-- Dataset follows --

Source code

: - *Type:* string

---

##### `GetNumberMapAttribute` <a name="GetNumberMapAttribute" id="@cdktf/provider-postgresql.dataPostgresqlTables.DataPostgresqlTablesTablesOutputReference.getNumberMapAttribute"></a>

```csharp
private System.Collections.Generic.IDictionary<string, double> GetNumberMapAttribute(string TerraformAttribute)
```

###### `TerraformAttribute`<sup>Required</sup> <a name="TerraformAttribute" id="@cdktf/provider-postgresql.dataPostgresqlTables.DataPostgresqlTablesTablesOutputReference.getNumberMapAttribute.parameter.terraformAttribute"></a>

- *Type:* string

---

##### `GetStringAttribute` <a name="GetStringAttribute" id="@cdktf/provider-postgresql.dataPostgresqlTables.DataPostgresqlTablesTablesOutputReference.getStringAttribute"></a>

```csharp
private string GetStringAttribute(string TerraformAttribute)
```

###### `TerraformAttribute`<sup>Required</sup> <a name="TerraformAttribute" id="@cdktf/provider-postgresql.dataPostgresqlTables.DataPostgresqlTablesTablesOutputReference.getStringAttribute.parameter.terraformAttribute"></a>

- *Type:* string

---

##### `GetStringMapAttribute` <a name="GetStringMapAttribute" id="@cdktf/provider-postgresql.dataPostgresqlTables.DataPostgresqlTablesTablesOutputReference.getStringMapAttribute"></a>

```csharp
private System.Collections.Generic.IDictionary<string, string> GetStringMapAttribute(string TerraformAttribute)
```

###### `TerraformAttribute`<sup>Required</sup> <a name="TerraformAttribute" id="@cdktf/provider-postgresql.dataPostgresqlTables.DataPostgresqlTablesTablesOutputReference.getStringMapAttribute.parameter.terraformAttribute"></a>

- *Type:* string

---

-- Dataset concluded --

> [Exercise prompt]
Retype the entries exactly, including every line.

> [Answer to this exercise]
Source code

: - *Type:* string

---

##### `GetNumberMapAttribute` <a name="GetNumberMapAttribute" id="@cdktf/provider-postgresql.dataPostgresqlTables.DataPostgresqlTablesTablesOutputReference.getNumberMapAttribute"></a>

```csharp
private System.Collections.Generic.IDictionary<string, double> GetNumberMapAttribute(string TerraformAttribute)
```

###### `TerraformAttribute`<sup>Required</sup> <a name="TerraformAttribute" id="@cdktf/provider-postgresql.dataPostgresqlTables.DataPostgresqlTablesTablesOutputReference.getNumberMapAttribute.parameter.terraformAttribute"></a>

- *Type:* string

---

##### `GetStringAttribute` <a name="GetStringAttribute" id="@cdktf/provider-postgresql.dataPostgresqlTables.DataPostgresqlTablesTablesOutputReference.getStringAttribute"></a>

```csharp
private string GetStringAttribute(string TerraformAttribute)
```

###### `TerraformAttribute`<sup>Required</sup> <a name="TerraformAttribute" id="@cdktf/provider-postgresql.dataPostgresqlTables.DataPostgresqlTablesTablesOutputReference.getStringAttribute.parameter.terraformAttribute"></a>

- *Type:* string

---

##### `GetStringMapAttribute` <a name="GetStringMapAttribute" id="@cdktf/provider-postgresql.dataPostgresqlTables.DataPostgresqlTablesTablesOutputReference.getStringMapAttribute"></a>

```csharp
private System.Collections.Generic.IDictionary<string, string> GetStringMapAttribute(string TerraformAttribute)
```

###### `TerraformAttribute`<sup>Required</sup> <a name="TerraformAttribute" id="@cdktf/provider-postgresql.dataPostgresqlTables.DataPostgresqlTablesTablesOutputReference.getStringMapAttribute.parameter.terraformAttribute"></a>

- *Type:* string

---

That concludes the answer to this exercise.